À faire:
a – D'après le texte sur M. Dutens et les anciens :
(i) Sans les preuves les plus fortes et les plus évidentes, que ne doit-on pas faire à l'égard des anciens ?
(ii) À qui l'auteur compare-t-il M. Dutens ?
(iii) Quelle qualité de M. Dutens sa démarche prouve-t-elle au moins ?
b – Reprenez le texte sur M. Dutens et les anciens après sa dernière phrase et poursuivez-le.
━━━ Texte à lire ━━━
On peut inférer de ces réflexions, qu’il est en général très-difficile de bien suivre le fil des idées des anciens, & que, sans les preuves les plus fortes & les plus évidentes, on ne doit ni leur faire honneur de notre sagesse & de nos découvertes, ni leur attribuer nos conjectures plus ou moins bisarres, ou, si l’on veut, nos folies.

Rien n’est donc plus illusoire & moins philosophique que d’expliquer par-tout, comme l’a fait M. Dutens, la métaphysique & la physique des philosophes grecs par des vues, des théories & des connoissances puisées dans nos sciences & dans nos arts perfectionnées : méthode, à l’aide de laquelle, en tordant les faits pour les accommoder à son hypothèse, il trouve dans les anciens les plus belles découvertes des modernes. Il est vrai que ces découvertes sont fort antérieures au petit systême de M. Dutens, & qu’il n’a vu toutes ces merveilles dans Leucippe, Epicure, Démocrite, Empedocle, Anaxagore, Pline, Aristote & Platon, que depuis que le génie des modernes a levé le voile qui les lui cachoit. Il n’a point voulu compromettre sa sagacité ; pour être plus sûr de ne pas se tromper, il a fait comme ces espèces de foux qu’on appelle Prophetes ; il a prédit après l’évènement, & n’a précisément trouvé dans les anciens, que ce que les modernes avoient découvert à l’époque où il a publié son livre ; ce qui ne donne pas, à la vérité, une grande idée de son habileté, mais ce qui prouve au moins sa prudence. Cependant comme il ne peut pas raisonnablement supposer que les Géomètres, les Physiciens, les Naturalistes & les Philosophes, qui depuis la renaissance des lettres jusqu’en[17] 1776, ont ajouté successivement à nos connoissances sur les divers objets de leurs spéculations, n’aient rien laissé aux anciens dont la postérité puisse profiter, je le défie de faire dans les sciences ou dans les arts une seule découverte avec le secours de leurs ouvrages, d’y entrevoir même avec toute sa pénétration quelques unes de celles que les modernes doivent faire un jour, & d’indiquer dans ces sources antiques qu’il trouve si fécondes, la pensée, ou le simple apperçu qui doit désormais édairer la route des modernes, & les aider à reculer le terme où les anciens ont laissé l’explication des phénomènes, & la théorie des loix de la nature.
━━━ Informations fournies ━━━
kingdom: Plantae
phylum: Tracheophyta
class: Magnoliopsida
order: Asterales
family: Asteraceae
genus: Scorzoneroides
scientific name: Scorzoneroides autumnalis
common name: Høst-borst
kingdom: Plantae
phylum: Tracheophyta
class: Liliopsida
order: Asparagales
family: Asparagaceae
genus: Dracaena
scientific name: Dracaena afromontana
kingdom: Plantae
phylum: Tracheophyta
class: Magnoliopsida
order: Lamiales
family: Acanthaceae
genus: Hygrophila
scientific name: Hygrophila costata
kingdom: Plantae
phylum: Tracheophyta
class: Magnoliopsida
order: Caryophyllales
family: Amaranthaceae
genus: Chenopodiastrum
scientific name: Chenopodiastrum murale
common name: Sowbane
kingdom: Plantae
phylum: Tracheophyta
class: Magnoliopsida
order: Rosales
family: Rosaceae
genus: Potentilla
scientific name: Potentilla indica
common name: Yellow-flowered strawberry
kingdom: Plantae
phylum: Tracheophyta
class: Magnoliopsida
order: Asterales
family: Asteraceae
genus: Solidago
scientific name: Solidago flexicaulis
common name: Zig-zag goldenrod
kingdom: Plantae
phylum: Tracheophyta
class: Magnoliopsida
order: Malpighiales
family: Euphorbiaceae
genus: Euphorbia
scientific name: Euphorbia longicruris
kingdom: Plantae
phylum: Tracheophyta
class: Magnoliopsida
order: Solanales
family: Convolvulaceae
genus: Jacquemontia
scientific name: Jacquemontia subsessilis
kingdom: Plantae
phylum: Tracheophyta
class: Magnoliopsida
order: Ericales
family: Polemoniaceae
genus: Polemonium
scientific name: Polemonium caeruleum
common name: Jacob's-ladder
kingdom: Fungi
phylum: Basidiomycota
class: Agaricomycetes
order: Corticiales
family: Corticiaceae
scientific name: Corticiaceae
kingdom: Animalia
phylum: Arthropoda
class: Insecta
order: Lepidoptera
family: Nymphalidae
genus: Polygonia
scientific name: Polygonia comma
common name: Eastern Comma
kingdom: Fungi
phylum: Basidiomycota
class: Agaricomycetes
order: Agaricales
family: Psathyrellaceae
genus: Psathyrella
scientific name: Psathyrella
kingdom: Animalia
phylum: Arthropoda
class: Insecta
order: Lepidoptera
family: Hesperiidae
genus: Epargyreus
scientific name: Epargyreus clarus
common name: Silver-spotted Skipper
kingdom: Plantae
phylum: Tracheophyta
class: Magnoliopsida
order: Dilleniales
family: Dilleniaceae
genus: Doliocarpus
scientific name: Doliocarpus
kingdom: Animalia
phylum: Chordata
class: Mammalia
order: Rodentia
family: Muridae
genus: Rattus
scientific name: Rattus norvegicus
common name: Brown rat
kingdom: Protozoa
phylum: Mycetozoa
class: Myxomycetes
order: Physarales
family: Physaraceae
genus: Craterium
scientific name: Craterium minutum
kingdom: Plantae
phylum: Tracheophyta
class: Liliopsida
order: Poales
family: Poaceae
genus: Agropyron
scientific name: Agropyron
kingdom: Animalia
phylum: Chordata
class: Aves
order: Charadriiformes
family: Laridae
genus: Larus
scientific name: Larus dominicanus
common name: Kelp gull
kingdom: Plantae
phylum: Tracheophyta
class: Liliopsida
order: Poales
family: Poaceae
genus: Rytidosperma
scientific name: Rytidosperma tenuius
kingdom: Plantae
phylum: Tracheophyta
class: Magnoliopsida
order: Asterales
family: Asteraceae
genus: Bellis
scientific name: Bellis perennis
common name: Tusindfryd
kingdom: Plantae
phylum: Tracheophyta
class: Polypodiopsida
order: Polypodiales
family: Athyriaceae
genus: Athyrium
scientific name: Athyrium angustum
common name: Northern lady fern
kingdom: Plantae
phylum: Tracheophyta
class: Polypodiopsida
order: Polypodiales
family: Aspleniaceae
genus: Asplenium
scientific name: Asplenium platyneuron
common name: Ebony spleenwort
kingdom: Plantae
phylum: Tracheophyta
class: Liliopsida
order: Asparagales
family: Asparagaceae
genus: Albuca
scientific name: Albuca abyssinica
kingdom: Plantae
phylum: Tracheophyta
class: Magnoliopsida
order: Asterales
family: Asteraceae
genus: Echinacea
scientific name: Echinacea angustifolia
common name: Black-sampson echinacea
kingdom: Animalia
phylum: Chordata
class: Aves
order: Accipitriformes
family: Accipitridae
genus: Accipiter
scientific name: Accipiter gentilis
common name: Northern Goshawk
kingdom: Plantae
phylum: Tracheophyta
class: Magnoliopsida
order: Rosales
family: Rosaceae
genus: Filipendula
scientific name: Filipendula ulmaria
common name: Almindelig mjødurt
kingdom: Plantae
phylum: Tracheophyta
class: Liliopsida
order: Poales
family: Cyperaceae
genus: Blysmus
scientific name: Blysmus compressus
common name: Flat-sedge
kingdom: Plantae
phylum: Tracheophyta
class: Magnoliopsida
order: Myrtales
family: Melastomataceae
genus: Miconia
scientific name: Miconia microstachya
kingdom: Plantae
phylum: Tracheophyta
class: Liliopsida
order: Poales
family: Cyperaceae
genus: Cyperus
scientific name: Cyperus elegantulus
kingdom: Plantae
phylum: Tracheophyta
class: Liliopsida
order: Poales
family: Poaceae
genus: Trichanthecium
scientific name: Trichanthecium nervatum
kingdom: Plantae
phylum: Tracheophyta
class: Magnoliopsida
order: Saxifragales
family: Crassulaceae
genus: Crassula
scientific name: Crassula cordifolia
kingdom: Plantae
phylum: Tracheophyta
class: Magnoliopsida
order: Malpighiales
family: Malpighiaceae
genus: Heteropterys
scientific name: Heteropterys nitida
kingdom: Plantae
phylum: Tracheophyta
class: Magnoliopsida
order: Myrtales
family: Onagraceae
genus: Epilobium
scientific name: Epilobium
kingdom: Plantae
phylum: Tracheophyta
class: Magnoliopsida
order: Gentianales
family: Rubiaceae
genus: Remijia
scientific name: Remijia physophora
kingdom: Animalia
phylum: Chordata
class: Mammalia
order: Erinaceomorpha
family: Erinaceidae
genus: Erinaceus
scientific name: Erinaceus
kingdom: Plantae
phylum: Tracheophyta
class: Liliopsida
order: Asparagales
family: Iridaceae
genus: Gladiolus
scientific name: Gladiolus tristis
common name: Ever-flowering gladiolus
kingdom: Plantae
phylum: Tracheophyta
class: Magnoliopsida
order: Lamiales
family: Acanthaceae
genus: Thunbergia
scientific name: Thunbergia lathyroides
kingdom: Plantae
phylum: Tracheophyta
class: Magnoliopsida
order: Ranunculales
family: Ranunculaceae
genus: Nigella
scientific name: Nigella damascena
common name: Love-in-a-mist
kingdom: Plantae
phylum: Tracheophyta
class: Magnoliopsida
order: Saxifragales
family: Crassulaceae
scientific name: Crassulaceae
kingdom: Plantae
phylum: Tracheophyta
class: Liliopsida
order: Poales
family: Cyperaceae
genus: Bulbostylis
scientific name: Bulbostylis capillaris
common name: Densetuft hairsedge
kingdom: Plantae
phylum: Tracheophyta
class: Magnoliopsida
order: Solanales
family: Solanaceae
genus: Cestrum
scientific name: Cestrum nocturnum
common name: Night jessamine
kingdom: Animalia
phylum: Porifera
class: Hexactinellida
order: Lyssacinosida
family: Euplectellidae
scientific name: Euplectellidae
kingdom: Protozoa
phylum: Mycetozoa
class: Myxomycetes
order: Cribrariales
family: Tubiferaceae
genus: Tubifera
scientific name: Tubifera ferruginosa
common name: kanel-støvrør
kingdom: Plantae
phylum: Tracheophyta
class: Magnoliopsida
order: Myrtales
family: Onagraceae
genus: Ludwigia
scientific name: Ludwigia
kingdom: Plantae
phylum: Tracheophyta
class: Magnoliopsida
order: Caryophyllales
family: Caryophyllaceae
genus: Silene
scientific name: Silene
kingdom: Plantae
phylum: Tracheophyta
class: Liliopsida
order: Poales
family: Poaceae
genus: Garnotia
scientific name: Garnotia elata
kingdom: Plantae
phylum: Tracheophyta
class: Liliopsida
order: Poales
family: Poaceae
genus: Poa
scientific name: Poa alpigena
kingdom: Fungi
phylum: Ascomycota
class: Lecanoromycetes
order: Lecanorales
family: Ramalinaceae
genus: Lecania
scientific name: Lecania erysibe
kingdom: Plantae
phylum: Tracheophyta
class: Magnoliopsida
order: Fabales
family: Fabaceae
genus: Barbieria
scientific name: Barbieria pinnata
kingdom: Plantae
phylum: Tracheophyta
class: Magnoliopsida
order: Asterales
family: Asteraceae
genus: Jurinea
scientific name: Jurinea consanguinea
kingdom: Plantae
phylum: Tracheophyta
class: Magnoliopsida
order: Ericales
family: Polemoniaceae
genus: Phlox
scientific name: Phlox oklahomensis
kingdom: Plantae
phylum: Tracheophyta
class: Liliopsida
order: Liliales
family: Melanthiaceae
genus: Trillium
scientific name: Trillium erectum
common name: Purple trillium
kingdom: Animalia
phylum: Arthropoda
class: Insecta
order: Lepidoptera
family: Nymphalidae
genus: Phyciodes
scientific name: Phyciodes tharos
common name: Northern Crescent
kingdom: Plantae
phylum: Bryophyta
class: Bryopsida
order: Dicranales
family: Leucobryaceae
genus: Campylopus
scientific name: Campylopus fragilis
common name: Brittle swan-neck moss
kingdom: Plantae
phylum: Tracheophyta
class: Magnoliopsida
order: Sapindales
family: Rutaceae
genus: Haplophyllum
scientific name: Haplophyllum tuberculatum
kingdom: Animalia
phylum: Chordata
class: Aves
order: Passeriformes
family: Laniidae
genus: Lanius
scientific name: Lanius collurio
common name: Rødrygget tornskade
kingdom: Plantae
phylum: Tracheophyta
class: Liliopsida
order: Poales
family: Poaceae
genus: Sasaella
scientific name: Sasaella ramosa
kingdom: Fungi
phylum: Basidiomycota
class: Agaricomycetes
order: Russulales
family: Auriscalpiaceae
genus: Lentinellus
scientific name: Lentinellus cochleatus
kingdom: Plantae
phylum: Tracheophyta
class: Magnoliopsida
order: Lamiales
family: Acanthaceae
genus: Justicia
━━━
Réponses dans l'ordre:
a –
(i) On ne doit ni leur faire honneur de notre sagesse et de nos découvertes, ni leur attribuer nos conjectures plus ou moins bizarres, c'est-à-dire nos folies.
(ii) À ces espèces de fous qu'on appelle Prophètes : comme eux, il a prédit après l'événement.
(iii) Sa prudence.

b –
M. Dutens confond par-tout ce qu’il falloit séparer ; il établit un rapport entre des quantités qui n’ont aucune mesure commune ; il met sur la même ligne les opinions bizarres, hasardées des anciens, & des résultats auxquels les modernes n’ont pu être conduits que par des efforts de tête prodigieux, & après des tentatives long-tems inutiles ; il ignore l’intervalle immense qui sépare une conjecture plus ou moins heureuse, une hypothèse, d’un fait démontré par une analyse savante, ou par une suite d’observations exactes ; il n’a pas vu sur-tout, que, même dans la supposition la plus favorable aux anciens, & en leur accordant tout ce qu’il réclame en leur faveur, les modernes ne perdroient pas encore leurs justes droits au titre d’inventeurs, puisqu’il est certain que par rapport à l’effort d’esprit & au travail, il n’est pas impossible, comme l’a très-bien remarqué un écrivain célèbre, qu’une même chose soit inventée par deux personnes, sans que l’une soit en rien aidée de l’autre. C’est un fait dont l’histoire des sciences & des arts offre plusieurs exemples, & dont je ne citerai ici que cette seule preuve qui me dispensera de beaucoup d’autres. Le célèbre Jacques Bernoulli, après-avoir établi une certaine égalité entre les arcs & les espaces correspondans de la spirale d’Archimède, & d’une parabole construite suivant une loi qu’il indique, ajoute ces paroles remarquables. Quam miram parabolœ & spiralis convenientium, post modum apud Wallistium deprehendibus, quì de ejus detectione Hobbium & Robervallium inter se disceptasse resert : quasi non possint plures, & tempore & loco dissidentes, in idem inventum, suopte ingenio, incidere[18].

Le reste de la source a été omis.